=== Texto de leitura ===
O RCNEI, de 1998, representou um avanço para a educação infantil, objetivando transcender o tradicionalismo assistencialista das creches e pré-escolas, servindo como um guia para os/as para trabalhadores/as que atuam diretamente com crianças com idade entre 0 a 6 anos, respeitando a diversidade cultural brasileira.
Já as Diretrizes Curriculares Nacionais para a Educação Infantil (DCNEIs) estabelecem que a “(...) identidade étnica, assim como a língua materna, é elemento de constituição da criança.” (DCNEI, 2010, p. 25).
Nos campos de experiências em que se organiza a Base Nacional Comum Curricular (BNCC, 2017), há o reconhecimento de que as crianças:
(...) conforme vivem suas primeiras experiências sociais (na família, na instituição escolar, na coletividade), constroem percepções e questionamentos sobre si e sobre os outros, diferenciando-se e, simultaneamente, identificando-se como seres individuais e sociais. Ao mesmo tempo que participam de relações sociais e de cuidados pessoais, as crianças constroem sua autonomia e senso de autocuidado, de reciprocidade e de interdependência com o meio. Por sua vez, na Educação Infantil, é preciso criar oportunidades para que as crianças entrem em contato com outros grupos sociais e culturais, outros modos de vida, diferentes atitudes, técnicas e rituais de cuidados pessoais e do grupo, costumes, celebrações e narrativas. Nessas experiências, elas podem ampliar o modo de perceber a si mesmas e ao outro, valorizar sua identidade, respeitar os outros e reconhecer as diferenças que nos constituem como seres humanos (BNCC, 2017, p. 40).
=== Dados extraídos ===
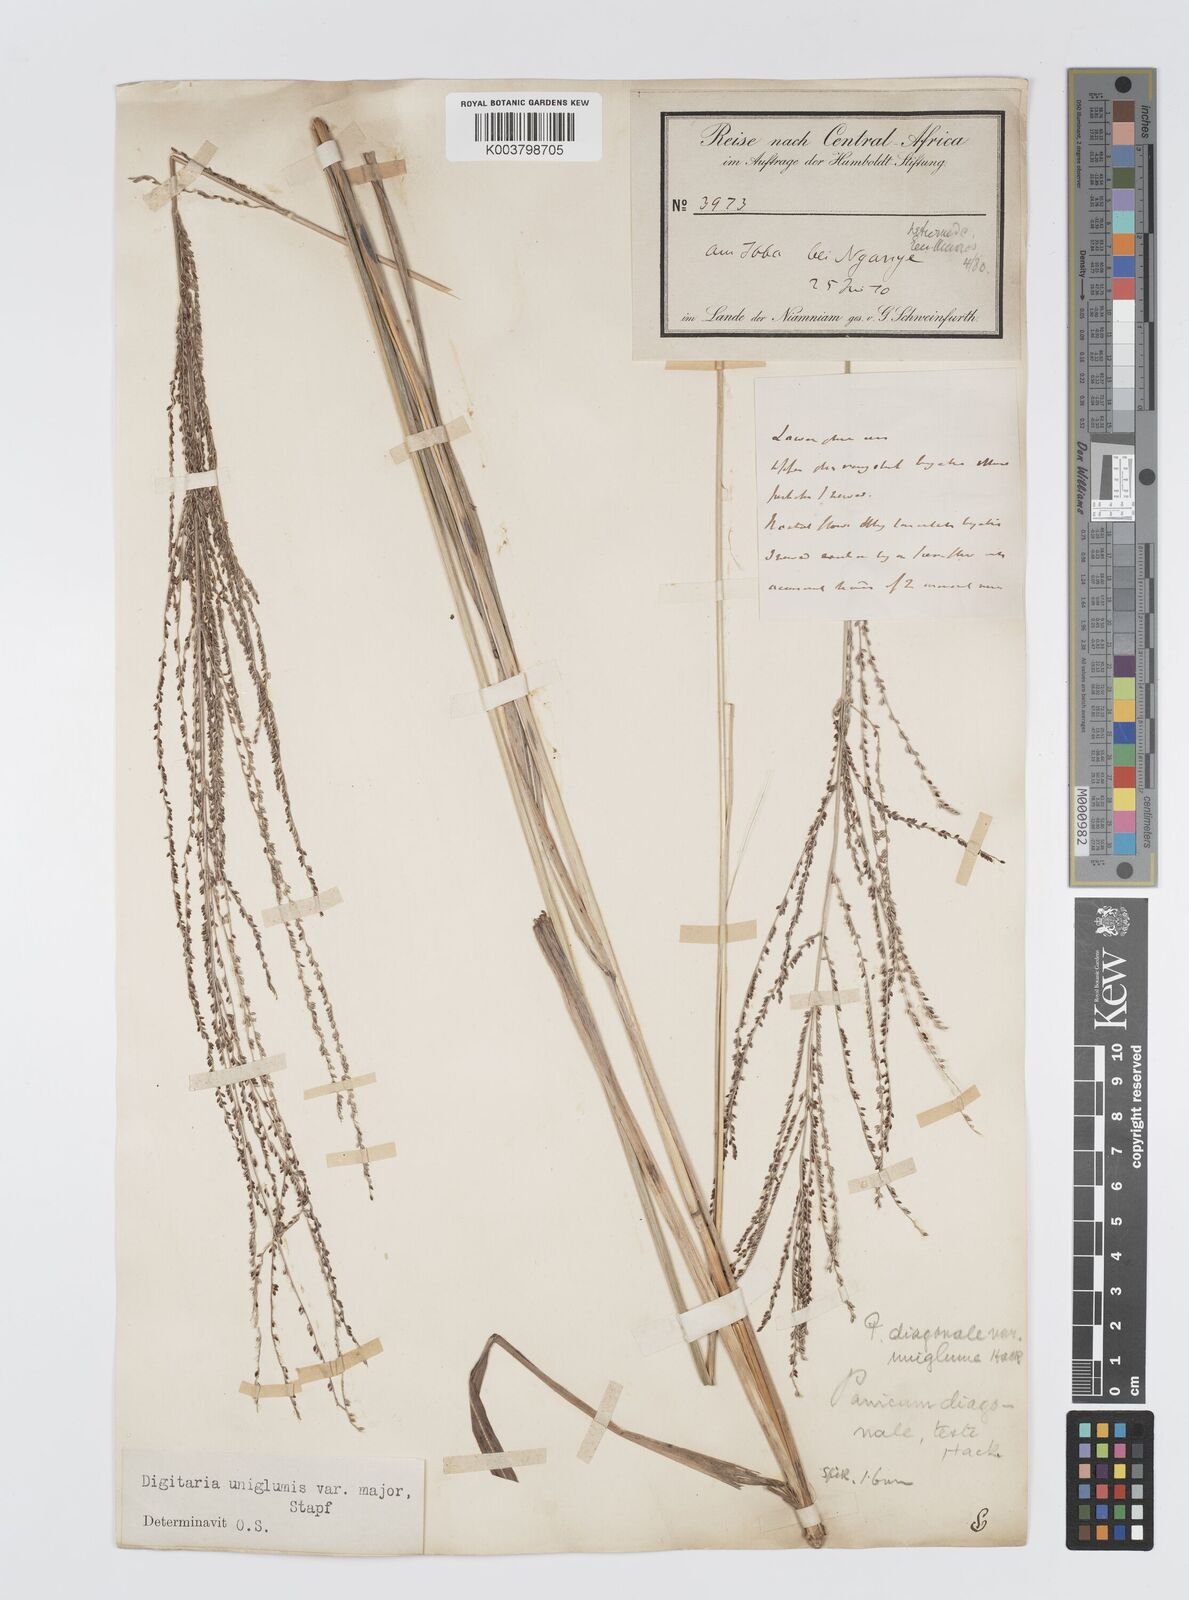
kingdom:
===
=== Dados extraídos ===
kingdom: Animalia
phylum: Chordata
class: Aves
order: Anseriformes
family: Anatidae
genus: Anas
===
__Instruções__.
a) Retorne, sem alterações, o trecho do texto sobre educação infantil entre "O RCNEI, de" e "2010, p. 25).", inclusive.
b) Traduza para o inglês esta frase do texto sobre educação infantil: "Ao mesmo tempo que participam de relações sociais e de cuidados pessoais, as crianças constroem sua autonomia e senso de autocuidado, de reciprocidade e de interdependência com o meio."
c) Estenda o texto sobre educação infantil, começando logo após a última frase dele.
Os registros são um material à parte, independente do texto de leitura.

__Respostas__.
a)
O RCNEI, de 1998, representou um avanço para a educação infantil, objetivando transcender o tradicionalismo assistencialista das creches e pré-escolas, servindo como um guia para os/as para trabalhadores/as que atuam diretamente com crianças com idade entre 0 a 6 anos, respeitando a diversidade cultural brasileira.
Já as Diretrizes Curriculares Nacionais para a Educação Infantil (DCNEIs) estabelecem que a “(...) identidade étnica, assim como a língua materna, é elemento de constituição da criança.” (DCNEI, 2010, p. 25).

b) At the same time as they take part in social relationships and personal care, children build their autonomy and their sense of self-care, reciprocity, and interdependence with their surroundings.

c)
Entretanto, embora a reconheçamos legalmente, uma educação de qualidade para todos, com acesso e permanência na escola, só pode ser compreendida quando exposta conjuntamente com uma análise histórica, social e econômica, pois sabemos que muitas crianças e jovens estão fora das escolas. As concepções existentes sobre sociedade democrática têm o reconhecimento do sujeito como sujeito de direitos. Porém a definição de quem é ou deve ser reconhecido como sujeito de direito (quem tem direito a ter direitos) é social e histórica e recebeu diferentes respostas no tempo e em diferentes sociedades
Com intuito de reparar o acesso escolar desigual, foram adotadas algumas políticas públicas no Brasil, como a Lei no 10.639/03, que instituiu a obrigatoriedade do ensino de história e cultura afro-brasileira em todas as etapas da Educação Básica, bem como, facilitou o acesso ao ensino superior, com medidas, como o Prouni, Fies e Reuni, além de cotas de acesso e uniformização dos métodos de seleção, por meio do Exame Nacional do Ensino Médio, o ENEM. Segundo esse exame, foram criados o sistema de reserva de vagas oferecidas nos concursos públicos (Lei no 12.990/2014) e o ingresso nas universidades públicas federais do país (Lei no 12.711/2012).
Resultados e Discussões
A seguir, veremos como a temática sobre relações raciais são apropriadas pelos(as) docentes de Educação Infantil.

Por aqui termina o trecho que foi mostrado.